O problema da solução

Nas poucas frestas deixadas na semana pelos papas ido e vindouro, armou-se uma sucessão de fatos muito ilustrativa do quanto nos falta, pobres mortais ou mortais pobres, daquela iluminação mental do Espírito Santo que os jornalistas disputam com os cardeais, em Roma e alhures, para dizer qual será a escolha papalícia.
Provocada por Severino Cavalcanti contra Severino Cavalcanti, caiu sobre os parentes nomeados uma inquisição, felizmente menos acalorada e calorenta do que outras. Enquanto esse fogo ardia, até chamuscando de injustiça parentes nomeados com a legitimação de concurso e de transferências corretas, o PMDB governista reprovava no Senado o escolhido pelo governo para presidir a Agência Nacional de Petróleo-ANP. Afinal, exercício criterioso do dever parlamentar por parte desse PMDB que tem, no Senado, a chefia de Renan Calheiros e Ney Suassuna? Nem tanto.
A ministra das Minas e Energia fez longa seleção até chegar, para submeter ao Senado, a um técnico íntegro, de experiência comprovada e rigoroso, qualidades de que a ANP está muito necessitada, aliás desde o nascimento. O que faltou, então, para vê-lo aprovado? Faltaram, têm faltado muito, como explicaram os peemedebistas-governistas, as nomeações de seus cupinchas indicados para cargos que a ministra Dilma Roussef ocupa com técnicos.
A ANP foi vitimada pelo nepotismo no governo passado, quando Fernando Henrique nomeou para presidi-la o próprio genro, que nem do setor de petróleo era.
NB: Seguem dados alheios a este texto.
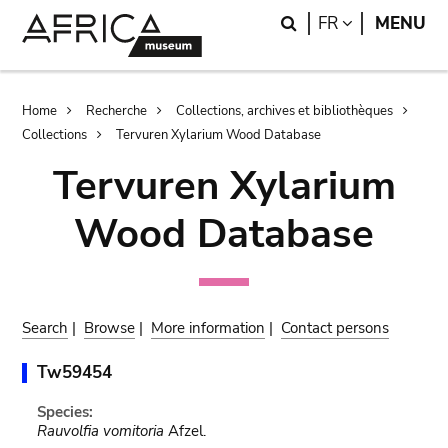
Skip
Skip
Search
LANGUAGE
FR
MENU
to
to
main
search
content
Breadcrumb
Home
Recherche
Collections, archives et bibliothèques
Collections
Tervuren Xylarium Wood Database
Tervuren Xylarium
Wood Database
Search
|
Browse
|
More information
|
Contact persons
Tw59454
Species:
Rauvolfia vomitoria
Afzel.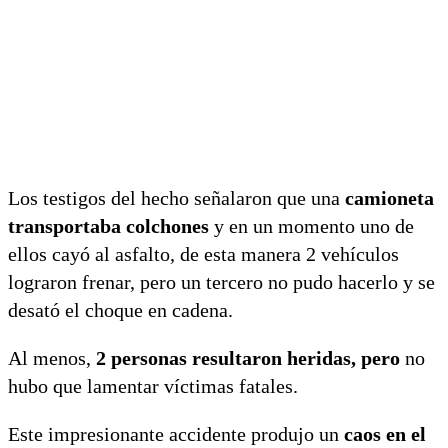
Los testigos del hecho señalaron que una
camioneta
transportaba colchones
y en un momento uno de
ellos cayó al asfalto, de esta manera 2 vehículos
lograron frenar, pero un tercero no pudo hacerlo y se
desató el choque en cadena.
Al menos,
2 personas resultaron heridas, pero
no
hubo que lamentar víctimas fatales.
Este impresionante accidente produjo un
caos en el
Sua maior realização, afora os inúmeros e pressentíveis negócios, foi tratar de uma sede apreciável em um dos pontos encantadores, de Brasília?, não, do Rio. Esse nepotismo na ANP não suscitou brotoejas na mídia. E, convenhamos, foi melhor assim: permitiu o rápido surgimento de mais um jovem econômica e financeiramente muito bem sucedido, que logo deixou a condição de genro e pôde deixar a ANP.
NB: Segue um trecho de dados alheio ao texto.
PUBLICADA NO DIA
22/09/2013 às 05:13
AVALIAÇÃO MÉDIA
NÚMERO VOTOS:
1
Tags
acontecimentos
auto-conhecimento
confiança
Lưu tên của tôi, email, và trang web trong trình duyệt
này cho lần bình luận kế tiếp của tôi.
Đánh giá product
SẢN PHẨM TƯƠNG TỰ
O que se passou no Senado é usualmente chamado de fisiologismo. Se deixadas de lado as delicadezas da conveniência, seu nome pode ser chantagem, picaretagem, banditismo engravatado e coisas assim. Só acontece em governos que se desmoralizaram perante os parlamentares, na prática mútua de governo que vende cargos, recebendo o pagamento de apoio, e parlamentares que vendem, por cargos, cada gesto de apoio ao governo. Não é acordo político nem aliança governamental, ou não haveria a reprovação de um técnico para obtenção de nomeações, como disse clara e publicamente Ney Suassuna. É corrupção direta e explícita.
Atacar o nepotismo (e só no que tem de mais evidente, pelo que está inicialmente aprovado) é proibir a nomeação de parentes e manter a nomeação, muito mais numerosa, de cabos eleitorais e "laranjas" que dividem os vencimentos com o padrinho. Já que não se tem como excluir os parlamentares dessa corrupção, porque Câmara e Senado até deixariam de ter "quórum" para deliberações, o necessário seria reduzir a exceções os cargos dispensados de concurso, ou não engrossar a hipocrisia da moralização só à custa do filho ou da mulher. Mas quem começaria a busca da solução, eis o problema.
Acabar com a hipocrisia foi a atitude tomada pela Assembléia Legislativa do Estado do Rio. Negou a cassação de um deputado flagrado ao tratar do preço para livrar o chamado Carlinhos Cachoeira de depoimento em CPI. Ou seja, em lugar da improbidade individual, a Assembléia decidiu declarar a sua própria e plena improbidade. Declaração em que, é justo dizer, não há o que retificar.
A corrupção parlamentar, seja no nível municipal, no estadual ou em Brasília, é indissociável de privilégios não combatidos e da impunidade a eles associada. Só por privilégio absurdo pode um deputado, eleito por uns poucos milhares entre milhões de eleitores, obter nomeações para controlar uma estatal, uma autarquia ou mesmo ministério como um feudo. Não há caso em que isso tenha por objetivo o interesse público. Na melhor e rara hipótese, é interesse eleitoral. Quase sempre, o interesse se mede em cifrões.
Mas privilégios e impunidade já se incorporaram às concepções de convivência e inconvivência brasileiras. A ponto de que se tornam difusas as delimitações de certo e errado, leis e violações, admissível e intolerável. O futebol deu disso mais um exemplo, desta vez extremado. Estão aí pessoas respeitáveis e inteligentes a condenar, não importa a diferença de ênfases e de explicitudes, a providência policial/judicial contra o jogador argentino que cometeu insultos racistas em campo. Síntese do argumento comum aos críticos da providência: provocações e insultos são comuns no futebol, o insulto à negritude do brasileiro não foi racista, as leis argentinas são diferentes.
Se um desses críticos ou um jogador se visse em situação também estressante -por exemplo, a corrida para não perder um vôo-, se sentiria no direito de dizer a quem o impedisse as mesmas palavras, de óbvio teor racial, que o jogador brasileiro ouviu? Respondem igualmente as leis brasileiras e as argentinas que não: para ambas, haveria crime. Por que o jogador de futebol poderia cometer em campo, isento da reação de lei, o que para outros, ou para ele mesmo fora do campo, justifica ação policial/judicial? Mesmo sem tal propósito, toda defesa do jogador argentino resulta em defesa de privilégio. Associado à impunidade penal, ainda que admitida a punição pelos (brandos) regulamentos esportivos.
Punir transgressões à lei vai se tornando menos solução do que problema.